За повозкой тащилась группа людей в ошейниках, от которых тянулись цепи к сиденью возницы. Мальчики и девочки, мужчины и женщины, полуобнаженные и заляпанные грязью до самых волос, избитые в кровь, спотыкающиеся, оскальзывающиеся. Над ними поднимался жалобный хор стонов, а роль ритмического инструмента играл лязг разболтанных осей.
– Вы только посмотрите на этот гребаный цирк, – пробормотал Клевер, словно кто-то мог смотреть на что-то другое. Обычно ему было трудно внушить отвращение, но эта сцена справилась с задачей.

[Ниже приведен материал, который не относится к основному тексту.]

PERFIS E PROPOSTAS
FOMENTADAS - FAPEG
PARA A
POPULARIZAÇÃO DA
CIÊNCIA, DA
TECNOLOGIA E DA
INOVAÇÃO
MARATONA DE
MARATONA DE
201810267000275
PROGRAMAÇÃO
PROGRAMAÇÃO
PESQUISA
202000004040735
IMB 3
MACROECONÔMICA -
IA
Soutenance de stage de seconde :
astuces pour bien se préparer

Толпа дикарей, изрезанных шрамами, украшенных шипами, разрисованных военными узорами, рысцой бежала за повозкой, потрясая своим зазубренным оружием и своими странными штандартами, в экстазе пуча глаза при мысли о близящемся кровопролитии. С ними были собаки – огромные псы, рвущиеся с шипастых поводков; жестокие твари, с которыми жестоко обращались, здоровенные как волки и гораздо более злобные, с заточенными напильником зубами, рычащие и огрызающиеся на каждого, кому хватало ума подойти поближе.